===== Okunacak metin

Kimilerine göre fazlaca iddialı ve hatta kimilerine göre küstahça ama kimilerine göre aşikar ya da gizli bir hakkın telimi olacaktır bu şehrin sesi ve vicdanı olduğumu iddia edişim.
Kimilerine göre fazlaca iddialı ve hatta kimilerine göre küstahça ama kimilerine göre aşikar ya da gizli bir hakkın telimi olacaktır bu şehrin sesi ve vicdanı olduğumu iddia edişim.
Ben, bu şehrin sesi ve vicdanıyım!
nice zamandır yazılar yazarım birçok mecrada. Bunların kimileri ulusal kimileri yerel mevzulardı ve kimileri yerel kimileri ulusal mecrada yayımlamdı.
Elbette hatalarım, yanlışlarım ve yanıgılarım oldu. Hissi davranıp, üç tokatlık kişilere beş tokat atıp içiten içe kıs kıs gülüşlerimde...
Ama hep bir ilke sahibi oldum, olmaya azami hassasiyet gosterdim. Adaletli oldum çoğu zaman. İyiye iyi, doğruya doğru, güzele güzel demekten hiç yüksünmedim. Evet, özgüven sahibi oluşum yazılarıma, satırlarım, sütunlarım ve bunlar arasında ki vurgularıma hep yansımıştır.
Zaten hepsini bile bile böyle işlemiş ve böyle yansımasını da özellikle istemişimdir.
Yazmak için yazmadım hiç. Belki eksik, hatalı, yetersiz ve hatta yanlış olmalarına karşın hep inandıklarımı yazdım. O sebeple üç kuruş olana dört demedim. Vurmam, kırmam, incitmem ve hatta aşağılamam gerektiğini kırdım ve aşağıladım. Yani bir başka deyişle hak sahibine hakkını verdim.
Kimselerin önünde el pençe divan durmadım. Herhangi bir şey için inancım, ilkelerim, değerlerim ve onurumdan taviz vermedim.
Hep dik, dimdik durdum ve böyle de öleceğim.
Bu ilkeler ve bu doğrular üzerine yazdığım her yazı muhatabının kalbine, yüreğine, akıl ve vicdanına dokundu. Hatta öyle ki, muhafazakar çevrenin dini, imanı ve vicdanı oldum. Utançları oldum örneğin. Her gün defalarca yüzlerine yüzlerine çarpıldım, yüzlerine yüzlerine vurdum ahlaksız ve ikircikli tutumlarını. Bol dumanlı çay sohbetlerinde dini nasihat eder gibi görünmenin, zalim karşısında oryantal tavır tanınmaya engel olmadığını, nice oryantellere taş çıkarttıklarını haykırdım yüzlerine.

==========

Yapılacak görev: Yazarın kendini şehrin sesi ve vicdanı saydığı yazıyı, son cümlesinden sonrasını yazarak sürdür.

===== Çıkarılan bilgiler

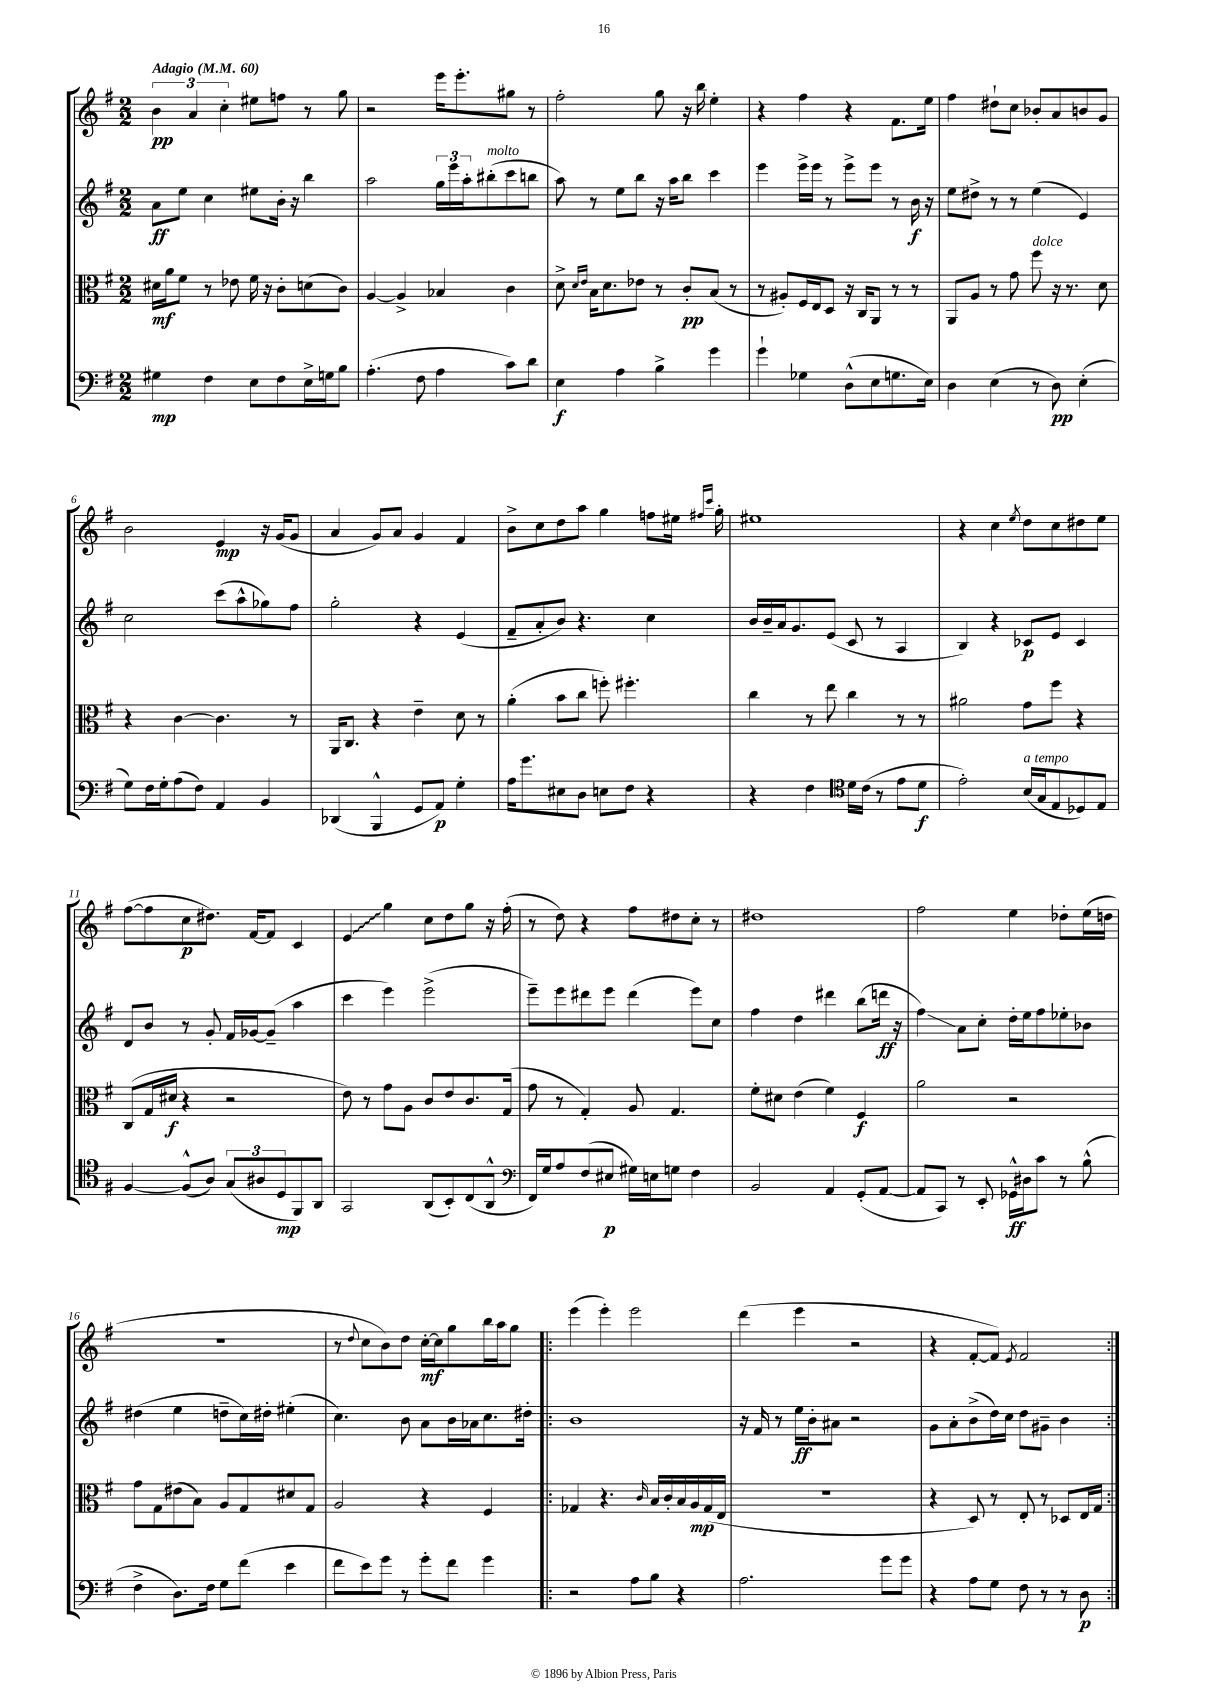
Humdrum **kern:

**kern	**kern	**kern	**kern
*staff4	*staff3	*staff2	*staff1
*clefF4	*clefC3	*clefG2	*clefG2
*k[f#]	*k[f#]	*k[f#]	*k[f#]
*M2/2	*M2/2	*M2/2	*M2/2
*MM60	*MM60	*MM60	*MM60
4G#	16d#	8a	6b
.	16a	.	.
.	8f#	8ee	.
.	.	.	6a
4F#	8r	4cc	.
.	.	.	6cc'
.	8e-	.	.
8E	16f#	8ee#	8ee#
.	16r	.	.
8F#	8c'	16b'	8ff
.	.	16r	.
16E^	(8d	4bb	8r
16G	.	.	.
8B	8c)	.	8gg
=	=	=	=
(4.A'	[4A	2aa	2r
.	4A^]	.	.
8F#	.	.	.
4A	4B-	24gg	16eee
.	.	24eee	.
.	.	.	8.eee'
.	.	24aa'	.
.	.	(8bb#'	.
8c)	4c	8ccc	8gg#
8d	.	8bb	8r
=	=	=	=
4E	8d^	8aa)	2ff#'
.	16qqd	.	.
.	16qqe	.	.
.	16B	8r	.
.	8.d	.	.
4A	.	8ee	.
.	8e-	8bb	.
4B^	8r	16r	8gg
.	.	16aa	.
.	8c'	8bb	16r
.	.	.	16bb
4g	(8B	4ccc	4ee'
.	8r	.	.
=	=	=	=
4g`	8r	4eee	4r
.	8A#')	.	.
4G-	16F#	16eee^	4ff#
.	16E	16eee	.
.	8D	8r	.
(8D^^	16r	8eee^	4r
.	16C	.	.
8E	8AA	8eee	.
8.G	8r	8r	8.f#
.	8r	16b	.
16E)	.	16r	16ee
=	=	=	=
4D	8AA	8ee	4ff#
.	8A	8dd#^	.
(4E	8r	8r	8dd#`
.	8g	8r	8cc
8r	8ff#	(4ee	8b-'
8D)	16r	.	8a
.	8.r	.	.
(4E'	.	4e)	8b
.	8d	.	8g
=	=	=	=
8G)	4r	2cc	2b
16F#	.	.	.
16G'	.	.	.
(8A	[4c	.	.
8F#)	.	.	.
4AA	4.c]	(8ccc	4e
.	.	8aa^^	.
4BB	.	8gg-)	16r
.	.	.	(16g
.	8r	8ff#	8g
=	=	=	=
(4DD-	16AA	2gg'	4a
.	8.C	.	.
4BBB^^	4r	.	8g)
.	.	.	8a
8GG	4e~	4r	4g
8AA)	.	.	.
4G'	8d	(4e	4f#
.	8r	.	.
=	=	=	=
16A	(4a'	8f#~	8b^
8.g	.	.	.
.	.	8a'	8cc
8E#	8b	8b)	8dd
8D	8cc	4.r	8aa
8E	8ff')	.	4gg
8F#	4.ff#'	.	.
4r	.	4cc	8ff
.	.	.	16ee#
.	.	.	16qqff#
.	.	.	16qqccc
.	.	.	16gg'
=	=	=	=
4r	4cc	16b	1ee#
.	.	16b~	.
.	.	16a	.
.	.	8.g	.
4F#	8r	.	.
.	8ee	(8e	.
*clefC4	*	*	*
16d	4cc	8c	.
(16c	.	.	.
8r	.	8r	.
8e	8r	4A	.
8d	8r	.	.
=	=	=	=
2e')	2a#	4B)	4r
.	.	4r	4cc
.	.	.	8qee
(16B	8g	8c-	8dd
16G	.	.	.
8E	8ff#	8e	8cc
8D-)	4r	4c-	8dd#
8E	.	.	8ee
=	=	=	=
[4F#	(8C	8d	([8ff#
.	16G	8b	8ff#]
.	16d#	.	.
(8F#^^]	4r	8r	8cc
8A)	.	8g'	8.dd#)
(12G	2r	16f#	.
.	.	[16g-	[16f#
12A#	.	.	.
.	.	(8g-~]	8f#]
12D	.	.	.
8FF#)	.	4aa	4c
8AA	.	.	.
=	=	=	=
2GG	8e)	4ccc	4e
.	8r	.	.
.	8g	4eee)	4gg
.	8A	.	.
(8AA	8c	(2eee^	8cc
8BB')	8e	.	8dd
(8C	8.c	.	8gg
8AA^^	.	.	16r
.	(16G	.	(16ff#'
=	=	=	=
*clefF4	*	*	*
16FF#)	8g	8eee~)	8r
16G	.	.	.
8A	8r	8eee	8dd)
(8F#	4G')	8ddd#	4r
8E#	.	8eee	.
16G#)	8A	(4ddd#	8ff#
16E	.	.	.
8G	4.G	.	8dd#
4F#	.	8eee)	8cc'
.	.	8cc	8r
=	=	=	=
2BB	8f#'	4ff#	1dd#
.	8d#	.	.
.	(4e	4dd	.
4AA	4f#)	4ddd#	.
(8GG'	4F#	(8bb	.
[8AA	.	16ddd	.
.	.	16r	.
=	=	=	=
8AA]	2a	4ff#)	2ff#
8CC)	.	.	.
8r	.	8a	.
8EE'	.	8cc'	.
16GG-^^	2r	16dd'	4ee
16D#	.	16ee	.
8c	.	8ff#	.
8r	.	8ee-'	8dd-'
(8B^^	.	8b-	(16ee
.	.	.	16dd
=	=	=	=
4F#^	8g	(4dd#	1r
.	8G	.	.
8.D)	(8e#	4ee	.
.	8B)	.	.
16F#	.	.	.
8G	8A	8dd~	.
(8f#	8G	16cc)	.
.	.	16dd#'	.
4e	8d#	(4ee#'	.
.	8G	.	.
=	=	=	=
8f#	2A	4.cc)	8r
.	.	.	8qqdd
8e)	.	.	8cc
8g	.	.	8b)
8r	.	8b	8dd
8g'	4r	8a	[16cc'
.	.	.	16cc]
8f#	.	16b	8gg
.	.	16a-	.
4g	4F#	8.cc	16bb
.	.	.	16aa
.	.	.	8gg
.	.	16dd#'	.
=!|:	=!|:	=!|:	=!|:
2r	4G-	1b	(4eee
.	4.r	.	4eee')
8A	.	.	2eee
.	16qqc	.	.
8B	16B	.	.
.	16c'	.	.
4r	16B	.	.
.	16A	.	.
.	(16G-	.	.
.	16E	.	.
=	=	=	=
2.A	1r	16r	(4ddd
.	.	16f#	.
.	.	8r	.
.	.	16ee	4eee
.	.	16b'	.
.	.	8a#	.
.	.	2r	2r
8g	.	.	.
8g	.	.	.
=	=	=	=
4r	4r	8g	4r
.	.	8a'	.
8A	8D)	(8b^	[8f#'
8G	8r	16dd)	8f#])
.	.	16cc	.
.	.	.	8qe
8F#	8E'	8dd	2f#
8r	8r	8g#~	.
8r	8D-	4b	.
8D	16E	.	.
.	16G	.	.
==:|!	==:|!	==:|!	==:|!
*-	*-	*-	*-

==========

Görevin sonucu:
Daha çarpıcı şekilde ifade edeyim mi !?
Kaça tekabül ettiklerini, sikletlerinin kaç bastığını yüzlerine yüzlerine vurdum !
Niteliksiz, ahlaksız, takiyyeci karaktersizlerin önünde el pençe divan durmanın, Allah katında ki devasa ahlaksızlığa, bühtan ve şirke denk düştüğünün hatırlatmasını yaptım herdaim.
Bu sebepledir ki ben bu şehrin vicdanı oldum !
Şehrin ve şehirlinin Kısılan / kıstırılan, susturulan sesi oldum. Ölmüş ve nasırlaşmaya yüz tutmuş vicdanı oldum. Hakkı yenilmiş, alınmış ve çalınmış malzumun, fakir fukaranın, zayıf ve güçsüzün sesi ve dili oldum.
Ben yazdıkça imamı, müezzini, kanaat önderi, falan makamın amiri filan caminin hocası, filan derneğin başkanı , falan kitabın yazarı ve bilmem neyin nesi utandı, sıkıldı ve vicdanı ile yaman kavgalar verdi. Ben yazdıkça utandı, rahatsız oldu, sağ ve sollarına istemsiz bakışlar atıp kendi kendilerini kınayan ve çeki düzen vermeye çalışan davranışlar içine girdiler.
Ben yazıyor ve yazdıkça söylemleri ile, iddiaları ile, imanları, kimlikleri ve ontolojik gerekçeleri ile düştükleri ayrılıkları, çelişki ve kabahatlari, günahları ve utançları ile karşı karşıya geldiler.
Ben, bu oryantalistlerin uykusunu kaçıran, rahatlarını bozan, huzurlarını sabote eden oldum. Ben, haram dünyalarının kendilerine kalmayacağını, er ya da geç her iki muhakeme de yargılanacaklarını ve sonrasında utanç vesikalarının boyunlarına takılacağını soyleyerek, bir saat huzurlu uyku çekmelerine engel oldum
Ben, bütün bunları yazarken, birkaç cami şöföründen çıkan çatlak seslere, sözüm ona itiraz ederken ortaya koydukları beş kuruş etmez argümanlarına bakarsanız, aslında nasıl köşeye sıkıştırmış, kur'an ve imanın sarsılmaz duvarına çarpmış ve kaçacak hiç bir alan bırakmadığımı rahatlıkla görebilirsiniz.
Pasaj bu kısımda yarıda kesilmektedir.